The entries below must be returned exactly as they stand.

[Saved data entries]
● ● ● ● ●

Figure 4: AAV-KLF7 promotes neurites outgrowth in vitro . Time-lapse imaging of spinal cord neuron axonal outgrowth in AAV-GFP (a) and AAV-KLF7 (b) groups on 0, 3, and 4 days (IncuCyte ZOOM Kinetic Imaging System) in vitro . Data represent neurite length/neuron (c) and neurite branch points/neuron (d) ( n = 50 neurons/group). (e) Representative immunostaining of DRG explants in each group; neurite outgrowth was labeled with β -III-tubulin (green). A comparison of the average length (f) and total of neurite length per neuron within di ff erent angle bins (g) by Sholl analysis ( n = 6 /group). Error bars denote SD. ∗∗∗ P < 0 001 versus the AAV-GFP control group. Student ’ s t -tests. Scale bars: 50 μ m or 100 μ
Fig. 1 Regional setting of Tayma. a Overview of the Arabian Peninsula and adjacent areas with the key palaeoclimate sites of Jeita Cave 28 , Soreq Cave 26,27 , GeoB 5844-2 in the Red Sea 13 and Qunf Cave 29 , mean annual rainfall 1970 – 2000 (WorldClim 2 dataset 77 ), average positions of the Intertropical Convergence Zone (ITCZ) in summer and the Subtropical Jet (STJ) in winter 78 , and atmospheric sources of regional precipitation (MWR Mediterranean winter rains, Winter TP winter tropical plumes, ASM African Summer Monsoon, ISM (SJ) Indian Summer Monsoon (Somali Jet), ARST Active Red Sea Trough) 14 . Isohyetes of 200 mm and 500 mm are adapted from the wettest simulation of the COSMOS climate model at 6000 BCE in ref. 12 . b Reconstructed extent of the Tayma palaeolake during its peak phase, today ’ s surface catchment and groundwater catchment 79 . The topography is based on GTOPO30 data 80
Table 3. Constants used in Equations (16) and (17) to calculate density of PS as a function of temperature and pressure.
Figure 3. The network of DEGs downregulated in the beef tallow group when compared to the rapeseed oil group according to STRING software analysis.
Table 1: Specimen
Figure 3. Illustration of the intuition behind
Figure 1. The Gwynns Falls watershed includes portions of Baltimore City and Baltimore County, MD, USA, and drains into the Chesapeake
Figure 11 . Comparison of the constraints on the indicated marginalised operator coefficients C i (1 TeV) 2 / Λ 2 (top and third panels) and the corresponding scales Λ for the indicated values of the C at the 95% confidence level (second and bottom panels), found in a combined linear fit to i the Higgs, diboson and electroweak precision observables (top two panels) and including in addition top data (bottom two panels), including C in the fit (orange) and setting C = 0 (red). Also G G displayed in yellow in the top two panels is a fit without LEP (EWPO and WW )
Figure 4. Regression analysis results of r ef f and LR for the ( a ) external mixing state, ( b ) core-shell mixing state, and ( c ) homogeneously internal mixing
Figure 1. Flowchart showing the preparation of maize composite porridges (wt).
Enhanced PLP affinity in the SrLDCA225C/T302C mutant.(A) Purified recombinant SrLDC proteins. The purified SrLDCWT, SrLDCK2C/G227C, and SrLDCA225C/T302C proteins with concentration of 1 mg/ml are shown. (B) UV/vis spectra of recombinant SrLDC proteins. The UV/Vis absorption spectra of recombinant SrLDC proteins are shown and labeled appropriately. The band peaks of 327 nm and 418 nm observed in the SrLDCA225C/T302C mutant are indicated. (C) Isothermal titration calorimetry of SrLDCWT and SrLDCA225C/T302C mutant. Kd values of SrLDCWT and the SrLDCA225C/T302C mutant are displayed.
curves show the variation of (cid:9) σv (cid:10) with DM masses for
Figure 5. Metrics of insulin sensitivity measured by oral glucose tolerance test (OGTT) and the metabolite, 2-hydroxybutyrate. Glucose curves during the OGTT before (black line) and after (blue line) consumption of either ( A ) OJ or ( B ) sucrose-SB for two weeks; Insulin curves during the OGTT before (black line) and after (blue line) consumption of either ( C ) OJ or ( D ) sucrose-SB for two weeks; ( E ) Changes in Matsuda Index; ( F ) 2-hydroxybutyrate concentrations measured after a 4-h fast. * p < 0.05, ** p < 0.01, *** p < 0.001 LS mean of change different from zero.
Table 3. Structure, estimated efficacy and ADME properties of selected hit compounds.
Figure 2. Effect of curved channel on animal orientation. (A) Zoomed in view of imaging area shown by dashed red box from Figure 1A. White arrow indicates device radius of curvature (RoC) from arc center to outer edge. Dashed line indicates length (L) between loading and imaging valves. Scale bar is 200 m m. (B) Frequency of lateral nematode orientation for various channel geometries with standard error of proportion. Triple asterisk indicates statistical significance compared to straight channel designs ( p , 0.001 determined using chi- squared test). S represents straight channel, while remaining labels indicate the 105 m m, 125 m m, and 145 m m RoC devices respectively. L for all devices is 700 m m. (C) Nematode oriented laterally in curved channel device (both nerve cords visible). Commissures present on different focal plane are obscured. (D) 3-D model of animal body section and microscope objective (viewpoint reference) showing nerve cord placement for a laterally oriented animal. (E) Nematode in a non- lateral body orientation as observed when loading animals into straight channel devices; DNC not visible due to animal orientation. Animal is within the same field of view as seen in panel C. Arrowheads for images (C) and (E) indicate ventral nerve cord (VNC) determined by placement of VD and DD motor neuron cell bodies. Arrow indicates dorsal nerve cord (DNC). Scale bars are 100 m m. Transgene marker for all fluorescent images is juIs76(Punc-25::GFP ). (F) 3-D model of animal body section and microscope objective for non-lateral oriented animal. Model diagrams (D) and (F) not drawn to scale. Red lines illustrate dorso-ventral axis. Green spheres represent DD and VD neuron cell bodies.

● ● ● ● ●

■ TASK ANSWER:
Figure 4: AAV-KLF7 promotes neurites outgrowth in vitro . Time-lapse imaging of spinal cord neuron axonal outgrowth in AAV-GFP (a) and AAV-KLF7 (b) groups on 0, 3, and 4 days (IncuCyte ZOOM Kinetic Imaging System) in vitro . Data represent neurite length/neuron (c) and neurite branch points/neuron (d) ( n = 50 neurons/group). (e) Representative immunostaining of DRG explants in each group; neurite outgrowth was labeled with β -III-tubulin (green). A comparison of the average length (f) and total of neurite length per neuron within di ff erent angle bins (g) by Sholl analysis ( n = 6 /group). Error bars denote SD. ∗∗∗ P < 0 001 versus the AAV-GFP control group. Student ’ s t -tests. Scale bars: 50 μ m or 100 μ
Fig. 1 Regional setting of Tayma. a Overview of the Arabian Peninsula and adjacent areas with the key palaeoclimate sites of Jeita Cave 28 , Soreq Cave 26,27 , GeoB 5844-2 in the Red Sea 13 and Qunf Cave 29 , mean annual rainfall 1970 – 2000 (WorldClim 2 dataset 77 ), average positions of the Intertropical Convergence Zone (ITCZ) in summer and the Subtropical Jet (STJ) in winter 78 , and atmospheric sources of regional precipitation (MWR Mediterranean winter rains, Winter TP winter tropical plumes, ASM African Summer Monsoon, ISM (SJ) Indian Summer Monsoon (Somali Jet), ARST Active Red Sea Trough) 14 . Isohyetes of 200 mm and 500 mm are adapted from the wettest simulation of the COSMOS climate model at 6000 BCE in ref. 12 . b Reconstructed extent of the Tayma palaeolake during its peak phase, today ’ s surface catchment and groundwater catchment 79 . The topography is based on GTOPO30 data 80
Table 3. Constants used in Equations (16) and (17) to calculate density of PS as a function of temperature and pressure.
Figure 3. The network of DEGs downregulated in the beef tallow group when compared to the rapeseed oil group according to STRING software analysis.
Table 1: Specimen
Figure 3. Illustration of the intuition behind
Figure 1. The Gwynns Falls watershed includes portions of Baltimore City and Baltimore County, MD, USA, and drains into the Chesapeake
Figure 11 . Comparison of the constraints on the indicated marginalised operator coefficients C i (1 TeV) 2 / Λ 2 (top and third panels) and the corresponding scales Λ for the indicated values of the C at the 95% confidence level (second and bottom panels), found in a combined linear fit to i the Higgs, diboson and electroweak precision observables (top two panels) and including in addition top data (bottom two panels), including C in the fit (orange) and setting C = 0 (red). Also G G displayed in yellow in the top two panels is a fit without LEP (EWPO and WW )
Figure 4. Regression analysis results of r ef f and LR for the ( a ) external mixing state, ( b ) core-shell mixing state, and ( c ) homogeneously internal mixing
Figure 1. Flowchart showing the preparation of maize composite porridges (wt).
Enhanced PLP affinity in the SrLDCA225C/T302C mutant.(A) Purified recombinant SrLDC proteins. The purified SrLDCWT, SrLDCK2C/G227C, and SrLDCA225C/T302C proteins with concentration of 1 mg/ml are shown. (B) UV/vis spectra of recombinant SrLDC proteins. The UV/Vis absorption spectra of recombinant SrLDC proteins are shown and labeled appropriately. The band peaks of 327 nm and 418 nm observed in the SrLDCA225C/T302C mutant are indicated. (C) Isothermal titration calorimetry of SrLDCWT and SrLDCA225C/T302C mutant. Kd values of SrLDCWT and the SrLDCA225C/T302C mutant are displayed.
curves show the variation of (cid:9) σv (cid:10) with DM masses for
Figure 5. Metrics of insulin sensitivity measured by oral glucose tolerance test (OGTT) and the metabolite, 2-hydroxybutyrate. Glucose curves during the OGTT before (black line) and after (blue line) consumption of either ( A ) OJ or ( B ) sucrose-SB for two weeks; Insulin curves during the OGTT before (black line) and after (blue line) consumption of either ( C ) OJ or ( D ) sucrose-SB for two weeks; ( E ) Changes in Matsuda Index; ( F ) 2-hydroxybutyrate concentrations measured after a 4-h fast. * p < 0.05, ** p < 0.01, *** p < 0.001 LS mean of change different from zero.
Table 3. Structure, estimated efficacy and ADME properties of selected hit compounds.
Figure 2. Effect of curved channel on animal orientation. (A) Zoomed in view of imaging area shown by dashed red box from Figure 1A. White arrow indicates device radius of curvature (RoC) from arc center to outer edge. Dashed line indicates length (L) between loading and imaging valves. Scale bar is 200 m m. (B) Frequency of lateral nematode orientation for various channel geometries with standard error of proportion. Triple asterisk indicates statistical significance compared to straight channel designs ( p , 0.001 determined using chi- squared test). S represents straight channel, while remaining labels indicate the 105 m m, 125 m m, and 145 m m RoC devices respectively. L for all devices is 700 m m. (C) Nematode oriented laterally in curved channel device (both nerve cords visible). Commissures present on different focal plane are obscured. (D) 3-D model of animal body section and microscope objective (viewpoint reference) showing nerve cord placement for a laterally oriented animal. (E) Nematode in a non- lateral body orientation as observed when loading animals into straight channel devices; DNC not visible due to animal orientation. Animal is within the same field of view as seen in panel C. Arrowheads for images (C) and (E) indicate ventral nerve cord (VNC) determined by placement of VD and DD motor neuron cell bodies. Arrow indicates dorsal nerve cord (DNC). Scale bars are 100 m m. Transgene marker for all fluorescent images is juIs76(Punc-25::GFP ). (F) 3-D model of animal body section and microscope objective for non-lateral oriented animal. Model diagrams (D) and (F) not drawn to scale. Red lines illustrate dorso-ventral axis. Green spheres represent DD and VD neuron cell bodies.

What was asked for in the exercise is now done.